* Input data *
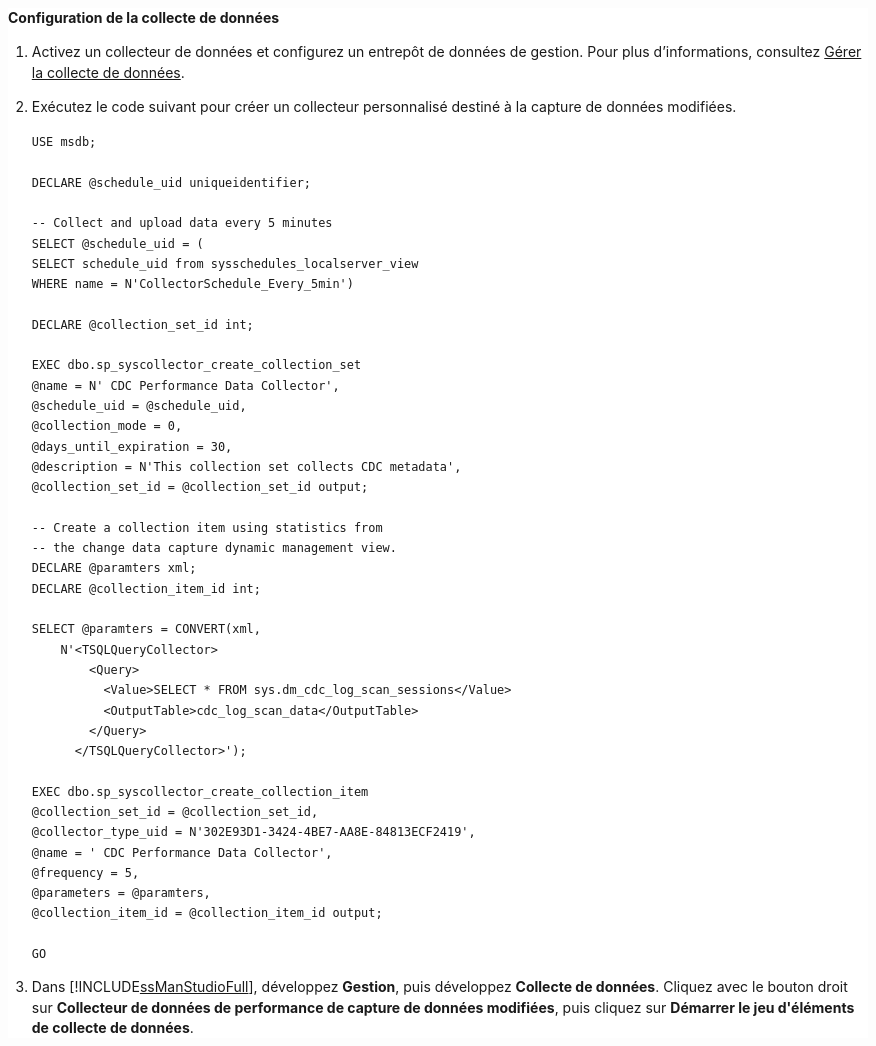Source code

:  **Configuration de la collecte de données**  
  
1.  Activez un collecteur de données et configurez un entrepôt de données de gestion. Pour plus d’informations, consultez [Gérer la collecte de données](../../relational-databases/data-collection/manage-data-collection.md).  
  
2.  Exécutez le code suivant pour créer un collecteur personnalisé destiné à la capture de données modifiées.  
  
    ```tsql  
    USE msdb;  
  
    DECLARE @schedule_uid uniqueidentifier;  
  
    -- Collect and upload data every 5 minutes  
    SELECT @schedule_uid = (  
    SELECT schedule_uid from sysschedules_localserver_view   
    WHERE name = N'CollectorSchedule_Every_5min')  
  
    DECLARE @collection_set_id int;  
  
    EXEC dbo.sp_syscollector_create_collection_set  
    @name = N' CDC Performance Data Collector',  
    @schedule_uid = @schedule_uid,          
    @collection_mode = 0,                   
    @days_until_expiration = 30,                
    @description = N'This collection set collects CDC metadata',  
    @collection_set_id = @collection_set_id output;  
  
    -- Create a collection item using statistics from   
    -- the change data capture dynamic management view.  
    DECLARE @paramters xml;  
    DECLARE @collection_item_id int;  
  
    SELECT @paramters = CONVERT(xml,   
        N'<TSQLQueryCollector>  
            <Query>  
              <Value>SELECT * FROM sys.dm_cdc_log_scan_sessions</Value>  
              <OutputTable>cdc_log_scan_data</OutputTable>  
            </Query>  
          </TSQLQueryCollector>');  
  
    EXEC dbo.sp_syscollector_create_collection_item  
    @collection_set_id = @collection_set_id,  
    @collector_type_uid = N'302E93D1-3424-4BE7-AA8E-84813ECF2419',  
    @name = ' CDC Performance Data Collector',  
    @frequency = 5,   
    @parameters = @paramters,  
    @collection_item_id = @collection_item_id output;  
  
    GO  
    ```  
  
3.  Dans [!INCLUDE[ssManStudioFull](../../includes/ssmanstudiofull-md.md)], développez **Gestion**, puis développez **Collecte de données**. Cliquez avec le bouton droit sur **Collecteur de données de performance de capture de données modifiées**, puis cliquez sur **Démarrer le jeu d'éléments de collecte de données**.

* Problem requirements *
Every line of the listing should be copied precisely, with images omitted.

* Expected answer *
Source code

:  **Configuration de la collecte de données**  
  
1.  Activez un collecteur de données et configurez un entrepôt de données de gestion. Pour plus d’informations, consultez [Gérer la collecte de données](../../relational-databases/data-collection/manage-data-collection.md).  
  
2.  Exécutez le code suivant pour créer un collecteur personnalisé destiné à la capture de données modifiées.  
  
    ```tsql  
    USE msdb;  
  
    DECLARE @schedule_uid uniqueidentifier;  
  
    -- Collect and upload data every 5 minutes  
    SELECT @schedule_uid = (  
    SELECT schedule_uid from sysschedules_localserver_view   
    WHERE name = N'CollectorSchedule_Every_5min')  
  
    DECLARE @collection_set_id int;  
  
    EXEC dbo.sp_syscollector_create_collection_set  
    @name = N' CDC Performance Data Collector',  
    @schedule_uid = @schedule_uid,          
    @collection_mode = 0,                   
    @days_until_expiration = 30,                
    @description = N'This collection set collects CDC metadata',  
    @collection_set_id = @collection_set_id output;  
  
    -- Create a collection item using statistics from   
    -- the change data capture dynamic management view.  
    DECLARE @paramters xml;  
    DECLARE @collection_item_id int;  
  
    SELECT @paramters = CONVERT(xml,   
        N'<TSQLQueryCollector>  
            <Query>  
              <Value>SELECT * FROM sys.dm_cdc_log_scan_sessions</Value>  
              <OutputTable>cdc_log_scan_data</OutputTable>  
            </Query>  
          </TSQLQueryCollector>');  
  
    EXEC dbo.sp_syscollector_create_collection_item  
    @collection_set_id = @collection_set_id,  
    @collector_type_uid = N'302E93D1-3424-4BE7-AA8E-84813ECF2419',  
    @name = ' CDC Performance Data Collector',  
    @frequency = 5,   
    @parameters = @paramters,  
    @collection_item_id = @collection_item_id output;  
  
    GO  
    ```  
  
3.  Dans [!INCLUDE[ssManStudioFull](../../includes/ssmanstudiofull-md.md)], développez **Gestion**, puis développez **Collecte de données**. Cliquez avec le bouton droit sur **Collecteur de données de performance de capture de données modifiées**, puis cliquez sur **Démarrer le jeu d'éléments de collecte de données**.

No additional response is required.